In 2011 the people who are the most vocal about saving the animals People for the Ethical Treatment of Animals (PETA) killed more than 95% of the animals in its care last year at a Virginia shelter.
Virginia Department of Agriculture records obtained through public information act by the Centre for Consumer Freedom show that in 2011 alone of the 1,992 cats and dogs received, 34 were transferred, and 24 were adopted. Meaning that 1,911 were euthanized (killed). At PETA’s headquarters in Norfolk, Virginia records also show that more than 27,000 animals have been killed since 1998.
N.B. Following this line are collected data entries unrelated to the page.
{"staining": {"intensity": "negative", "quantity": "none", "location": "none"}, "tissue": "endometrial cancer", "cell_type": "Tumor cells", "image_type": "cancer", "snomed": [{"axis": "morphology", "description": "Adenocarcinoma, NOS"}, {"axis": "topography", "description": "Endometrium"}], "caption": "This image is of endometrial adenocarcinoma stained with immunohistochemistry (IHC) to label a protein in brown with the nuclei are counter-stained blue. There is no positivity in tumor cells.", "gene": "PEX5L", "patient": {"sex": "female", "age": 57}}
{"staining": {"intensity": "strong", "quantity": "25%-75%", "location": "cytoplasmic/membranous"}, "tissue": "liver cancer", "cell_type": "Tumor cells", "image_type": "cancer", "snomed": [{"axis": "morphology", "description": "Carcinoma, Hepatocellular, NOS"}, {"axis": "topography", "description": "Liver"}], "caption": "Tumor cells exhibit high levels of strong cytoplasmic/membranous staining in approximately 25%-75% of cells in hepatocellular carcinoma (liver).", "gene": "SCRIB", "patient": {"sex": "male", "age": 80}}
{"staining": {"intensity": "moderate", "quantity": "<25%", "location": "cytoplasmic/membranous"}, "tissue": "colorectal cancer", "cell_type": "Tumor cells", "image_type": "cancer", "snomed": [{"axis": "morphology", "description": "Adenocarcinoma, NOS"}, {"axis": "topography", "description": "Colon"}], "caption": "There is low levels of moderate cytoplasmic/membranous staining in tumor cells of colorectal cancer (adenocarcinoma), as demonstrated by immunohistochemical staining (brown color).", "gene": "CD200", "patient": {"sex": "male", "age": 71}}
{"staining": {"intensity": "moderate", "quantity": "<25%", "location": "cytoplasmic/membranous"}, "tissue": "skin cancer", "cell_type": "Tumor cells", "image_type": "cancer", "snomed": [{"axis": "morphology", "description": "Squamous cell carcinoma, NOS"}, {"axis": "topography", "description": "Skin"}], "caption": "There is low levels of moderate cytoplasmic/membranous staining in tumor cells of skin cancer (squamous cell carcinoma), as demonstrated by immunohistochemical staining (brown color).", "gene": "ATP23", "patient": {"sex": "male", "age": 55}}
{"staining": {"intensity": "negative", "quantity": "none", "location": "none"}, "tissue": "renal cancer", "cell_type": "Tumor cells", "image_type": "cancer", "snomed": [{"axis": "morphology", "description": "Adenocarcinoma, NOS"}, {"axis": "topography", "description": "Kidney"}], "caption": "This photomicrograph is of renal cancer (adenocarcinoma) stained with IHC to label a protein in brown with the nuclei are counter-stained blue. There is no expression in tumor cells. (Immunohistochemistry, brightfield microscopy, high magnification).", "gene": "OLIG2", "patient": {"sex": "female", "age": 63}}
Rick Berman, CCF executive director, said PETA hasn’t slowed its kill policy one bit, PETA is more concerned solicitation of funding, its media and advertising programs than in securing suitable homes for these dogs and cats.
In shelters across the U.S. more than 4 million animals are killed annually under lame excuses such as space restrictions and cost of care.
Daphna Nachminovitch a spokeswoman for PETA said the ‘no-kill’ policy simply isn’t plausible. We would rather offer (kill) these animals a painless death than have them tortured, starved, or sold to research facilities.
Bonney Brown, Nevada Humane Society’s executive director, said that with the help of more volunteers, 2007 has become our first no-kill year.
Jane Dollinger PETA’s media liaison did not dispute the claims, instead offering the excuse that many animals were killed because of ‘injury, illness, age, aggression, or lack of good homes for them.’
PETA needs to take a page from the Nevada Humane Society plan book. If they can make a no kill sanctuary work then PETA can and we should be demanding nothing less from them.